3.8. Download of experiment data

In the long run, the x-ray image data will have detector calibration applied by default but no geometry is applied. For the first experiments, the calibration may need to be triggered manually.

3.8.1. Files

Raw data files from the experiment are available to users (after migration to the offline cluster).

A tool to produce calibrated files from the raw data is in preparation.

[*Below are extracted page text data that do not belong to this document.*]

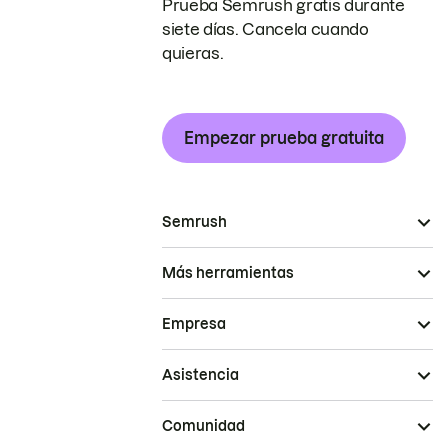
Prueba Semrush gratis durante
siete días. Cancela cuando
quieras.
Empezar prueba gratuita
Semrush
Más herramientas
Empresa
Asistencia
Comunidad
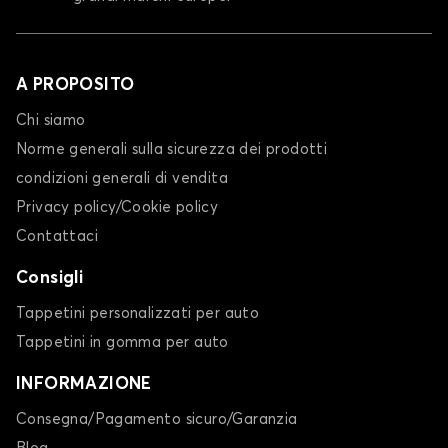
A PROPOSITO
Chi siamo
Norme generali sulla sicurezza dei prodotti
condizioni generali di vendita
Privacy policy/Cookie policy
Contattaci
Consigli
Tappetini personalizzati per auto
Tappetini in gomma per auto
INFORMAZIONE
Consegna/Pagamento sicuro/Garanzia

3.8.2. HDF5 File Compression

The calibrated data, which is stored in HDF5-Format, is compressed to save valuable storage space on Maxwell. A temporary script to uncompress the calibrated data is provided for the case of occurring issues accessing the compressed files. The script creates an uncompressed copy of all HDF5 files in a given directory; it is accessible on Maxwell via:

$: /gpfs/exfel/sw/software/uncompress-run
  uage: uncompress-run [-h] source_directory destination_directory

  positional arguments:
      source_directory      Directory containing compressed HDF5 files
                            Directory to hold uncompressed files. Will be created

  optional arguments:
      -h, --help            show this help message and exit


This script has to be considered as a temporary escape hatch for tools which have problems reading the compressed data. Measures solving the problems in the tool reading the data should be taken rather than relying on the script. It is slow, and the produced uncompressed may be removed to free up disk space.

3.8.3. Metadata catalog

The alternative way to retrieve data is through the metadata catalogue. This service is available via web interface. Data can be retrieved from user query: run number, file name, data.

Recorded experiment data is downloaded as an HDF5 file in XFEL’s Data Format.

This service is not fully deployed for the first experiments, and will need expert support to use initially. (In particular: the metadata catalog can identify the location of the desired files, but some manual work is required to retrieve those files via the DataReader device.) The service is initially restricted to retrieving all files from one run.